Episcopal worship is at the heart of our life together, and Episcopal worship is rich in symbolism and tradition. At the same time, it is a contemporary expression of our belief and faith in a Living God who is present and accessible in material and ordinary things.

Why worship?

The Church is first and foremost a worshipping community. Although we can worship God privately, Christian worship is something that we do together, and gathering for corporate worship is at the heart of Christian life. In and through it, we unite ourselves with others to praise God, hear God’s Word, offer prayer, and celebrate the sacraments.

The worship service

The worship service is called the liturgy, which, from the Greek, means the “work of the people.” It is the shared activity of the entire congregation, and not just the ordained ministers. Everyone present is an important participant. The most common name for the liturgy is the Holy Eucharist, which, from the Greek, means “thanksgiving.” It may also be called “Holy Communion,” “The Lord’s Supper” or “the Mass.” Episcopal worship has its roots in the ancient Church which, in turn, based its liturgy on ancient Jewish worship customs. Following Jesus’ command to “do this in remembrance of me,” the first Christians gathered for prayer, scripture study, offering of their gifts, and a shared meal. These elements continue to form the foundation of our Sunday worship.

The Book of Common Prayer

The Episcopal Church is distinctive from other Christian traditions in that it finds its identity in what its members do together (prayer and worship) rather than in its doctrine. We are united with others throughout the country and the world through our common worship and liturgy. Worship in the Episcopal Church is prescribed by the Book of Common Prayer. Not only does the Book of Common Prayer determine our public worship, it is also the source and statement of much of our belief. This is because the way we talk to God determines how we talk about God. In other words, what we pray expresses what we believe. The Prayer Book provides structure and commonality of prayer while allowing flexibility for adaptation to customs, style, needs, and expression of a particular community.

Parts of the worship service

Episcopal worship involves both Word and Sacrament, and can be divided into two main parts: the Liturgy of the Word and the Liturgy of the Table.

The Liturgy of the Word

The first part of the worship service focuses on the Word of God.
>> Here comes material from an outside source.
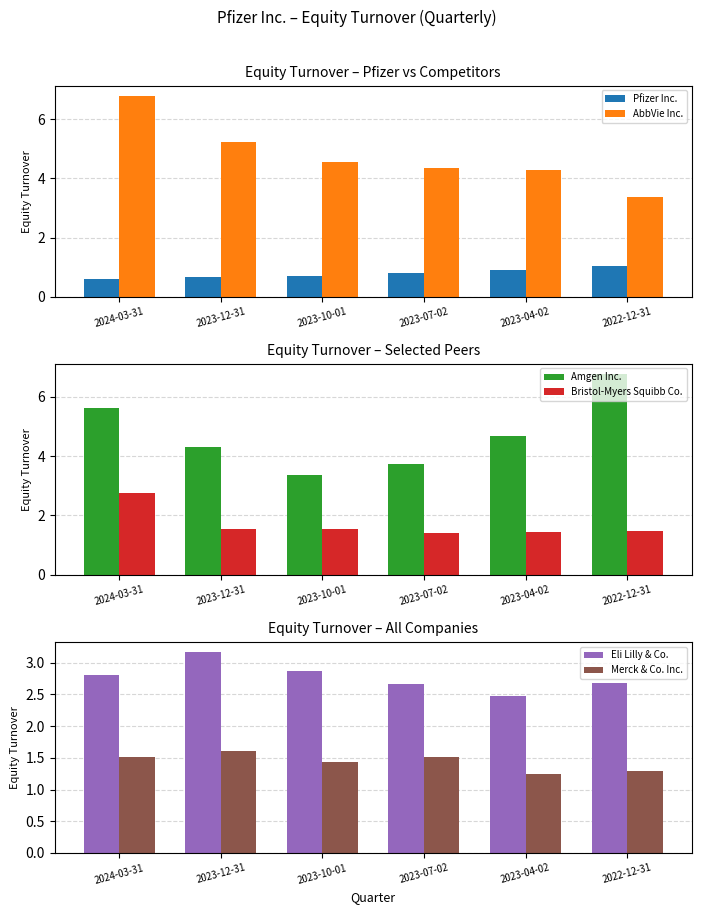

Read the Pfizer Inc. value at 2022-12-31.

1.1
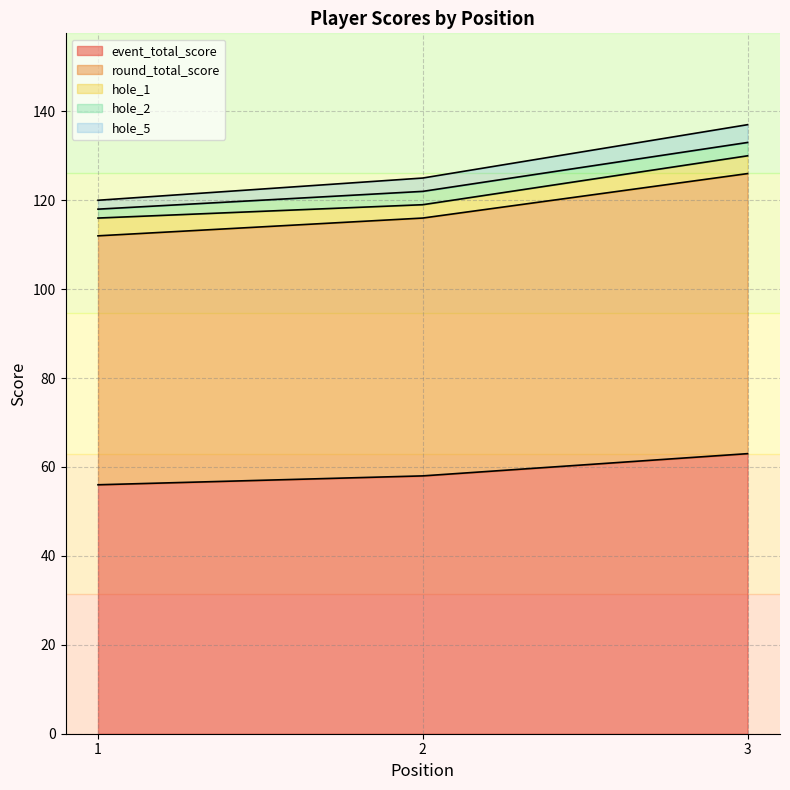

How many values in the hole_5 series are below 3?

1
In it, we hear readings from the Bible (also called “the scriptures”), including the Old and New Testaments. The readings follow a three-year cycle. (The Episcopal Church, along with many denominations, follows the Revised Common Lectionary.) The sermon helps us to understand the scriptures and to apply them to our own life and time. This part of the liturgy also includes the Prayers of the People. At St. Timothy’s, these prayers are usually written by a member of the congregation so that they reflect current world events, as well as the life and concerns of this community.

The Liturgy of the Table

The Holy Eucharist, or Holy Communion, is at the heart of Episcopal worship. We believe that God works in our lives through ordinary, material things. Sacraments, then, are the outward signs of God’s grace. In the Eucharist, these signs are bread and wine. At Jesus’ last meal with his disciples, he took bread, blessed, broke and gave it to them and said “This is my body … this is my blood.” He also instructed them to “do this in remembrance of me.” When we celebrate Holy Communion, we are sharing a meal. We thank God for the ways that God has acted in history, we offer bread, wine, and ourselves to God to be transformed into the Body of Christ, and, in receiving the bread and wine, we receive God’s grace to be transformed. We believe that, by God’s action, and in a mystery beyond our knowing, Jesus is present in the gifts of bread and wine and we are present with Jesus. After we have been fed with the body and blood of Christ, we are sent out into the world to do God’s work and to be the body of Christ in the world. Our worship continues through our words and actions in our daily life.

Children in worship

Children are a very important part of the Saint Timothy’s parish family, and they are welcome at all worship services. We believe that children participating alongside adults in worship are nurtured in the deepening of their faith journey, so that it will continue to grow in richness and depth into adulthood. Most importantly, we want children to know that they are loved, accepted, and valued at St. Timothy’s in worship and in all aspects of community life. Formal worship can provide an excellent opportunity for parents to be involved in the spiritual nurture of their children. So we ask parents to talk with their children about the service, explain what is happening, and help them catch the enthusiasm and happiness about being in church. We suggest that parents sit at the front of the church so that children can see what is happening. We also provide children’s books, pew bags with activities, and scribble sheets at the back of the church next to the sound board.